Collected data

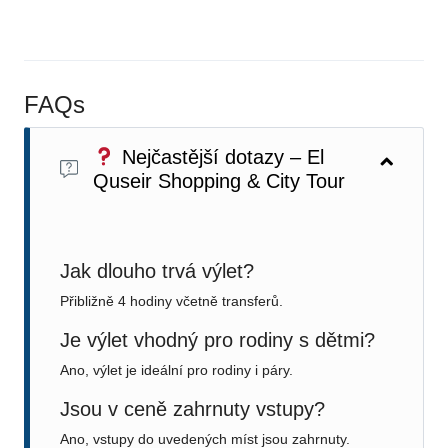
FAQs
Nejčastější dotazy – El
Quseir Shopping & City Tour
Jak dlouho trvá výlet?
Přibližně 4 hodiny včetně transferů.
Je výlet vhodný pro rodiny s dětmi?
Ano, výlet je ideální pro rodiny i páry.
Jsou v ceně zahrnuty vstupy?
Ano, vstupy do uvedených míst jsou zahrnuty.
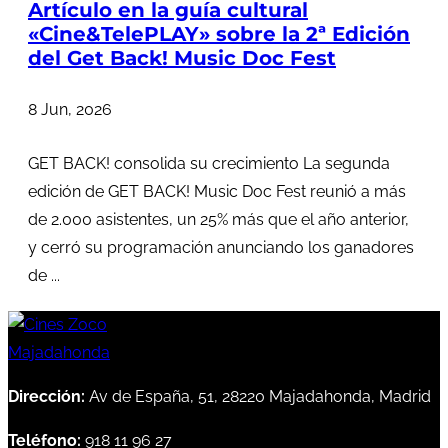
Artículo en la guía cultural
«Cine&TelePLAY» sobre la 2ª Edición
del Get Back! Music Doc Fest
8 Jun, 2026
GET BACK! consolida su crecimiento La segunda
edición de GET BACK! Music Doc Fest reunió a más
de 2.000 asistentes, un 25% más que el año anterior,
y cerró su programación anunciando los ganadores
de ...
Dirección:
Av de España, 51, 28220 Majadahonda, Madrid
Teléfono:
918 11 96 27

■ Work required ■
Replace "Teléfono" with "Tel." in the lines above, keeping everything else the same. Leave out the pictures.

■ Response for this exercise ■
FAQs
Nejčastější dotazy – El
Quseir Shopping & City Tour
Jak dlouho trvá výlet?
Přibližně 4 hodiny včetně transferů.
Je výlet vhodný pro rodiny s dětmi?
Ano, výlet je ideální pro rodiny i páry.
Jsou v ceně zahrnuty vstupy?
Ano, vstupy do uvedených míst jsou zahrnuty.
Artículo en la guía cultural
«Cine&TelePLAY» sobre la 2ª Edición
del Get Back! Music Doc Fest
8 Jun, 2026
GET BACK! consolida su crecimiento La segunda
edición de GET BACK! Music Doc Fest reunió a más
de 2.000 asistentes, un 25% más que el año anterior,
y cerró su programación anunciando los ganadores
de ...
Dirección:
Av de España, 51, 28220 Majadahonda, Madrid
Tel.:
918 11 96 27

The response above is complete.